Rothstein’s ethnographic observations allow us to see just how constrained workers and their unions are in “consenting” (Burawoy 1979) to management demands. “Whip-sawing” is a process used by management to make workers feel constantly threatened. The threat comes from the possibility of closing plants and shipping work to Mexico or even further afield. But the threat is also that, even without job loss in the United States, plants in different regions of the country can be forced into competition with one another—a competition in which productivity and docility are rewarded and labor militancy is penalized (as in the transfer of production from the Janesville plant to another plant in Flint, Michigan in the face of union demands).
Worse still, the tensions thus created even seep into the relations between union representatives and rank and file members. Representatives are caught in a contradictory situation, wishing to champion their workers’ complaints but aware of the pressure from management to enforce their demands. And finally, the competition sours peer relationships as well. When plants close down, union rules allow laid-off workers with a lot of seniority to migrate to other plants, filling vacancies and even “bumping” local workers with less seniority. Thus, in most plants, the “GM gypsies” are feared and disliked.
In addition to whip-sawing, Rothstein shows how management uses the notion of team work and “lean production” as further discipline against workers. Team work, for example, requires job rotation within a working group (a norm resisted in Wisconsin and adhered to in Mexico). Alas, this job rotation is not empowering. Rather than allowing workers to diversify their skills and move up a job ladder, it allows companies to operate with a minimum number of workers, thanks to cross-training, making workers interchangeable. Similarly, Rothstein shows, “lean production” is simply a speed-up dressed in modern jargon.
In examining the oppressive manufacturing of consent, seen in a long historical sweep, Rothstein is making a theoretically important point. What we learn as we watch good jobs get worse is that neoliberalism, conceived as the market working purely from its own logic or hand in hand with new technologies, is not the culprit. Rather, globalization—a process in which markets, states, and supra-state entities like the WTO act as one, often against the public interest—is the driving force that is making good jobs go bad.

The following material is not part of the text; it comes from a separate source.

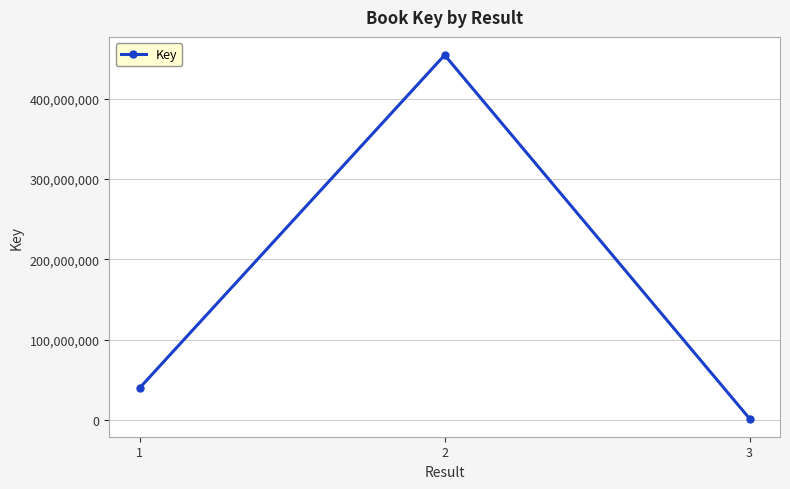

What is the average value?

165371365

There are few questions I would pose to this book. Perhaps the ethnographies are just a little too neat in distinguishing the differing cultures of rust belt Janesville, sunbelt Arlington, and greenfields Silao. Surely reality is a good deal messier than this book shows it to be. Further, having spent years in these three plants, the book could have accommodated more “rich description” of the plants and their workers as, for example, Leslie Salzinger did in comparing the gendered atmosphere of three similar plants in the maquiladora zone of borderland Mexico. Everything in this valuable study makes me want to know more about the men and women, the bars and homes and factories that inform Rothstein’s work.

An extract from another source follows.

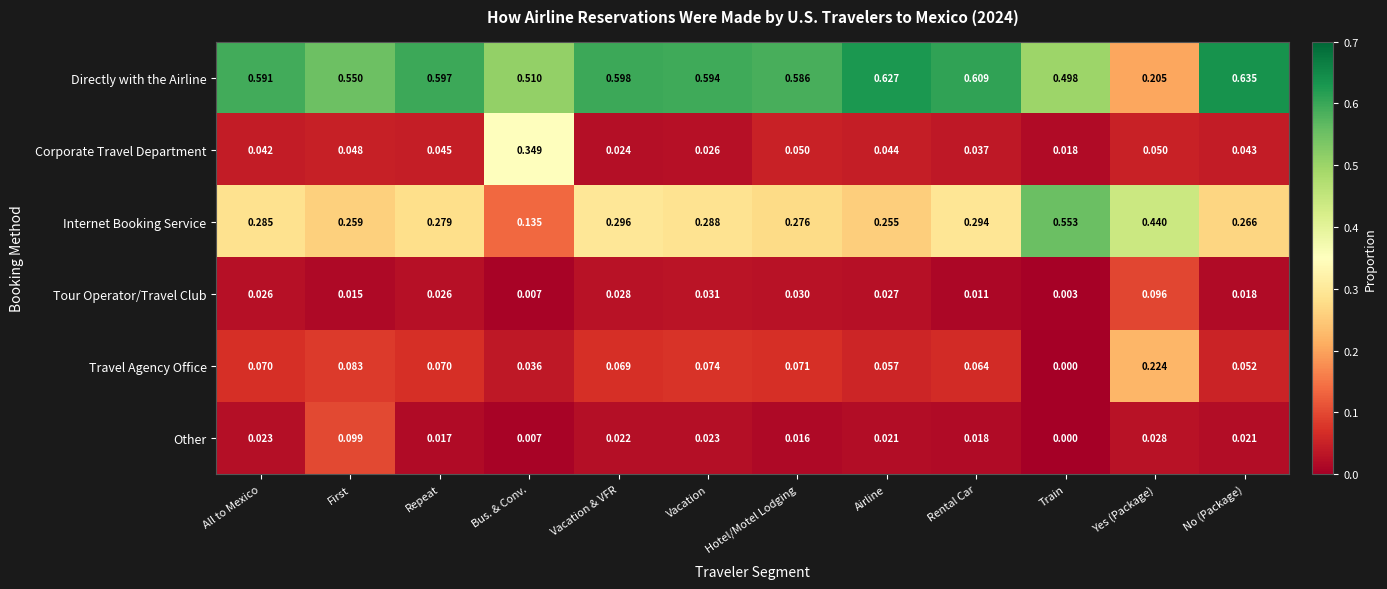

Count the number of categories in the chart.

12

To conclude, Rothstein’s When Good Jobs Go Bad is an excellent study: strategically designed, executed well, historically grounded, theoretically fruitful, gracefully written, and blessedly free from jargon. It will be of interest to scholars focused on labor under conditions of globalization. Best of all, it furnishes students with a vibrant and contemporary example of C.Wright Mills’ “sociological imagination,” revealing the complex and unhappy intersections of biography and history in the lives of automobile workers.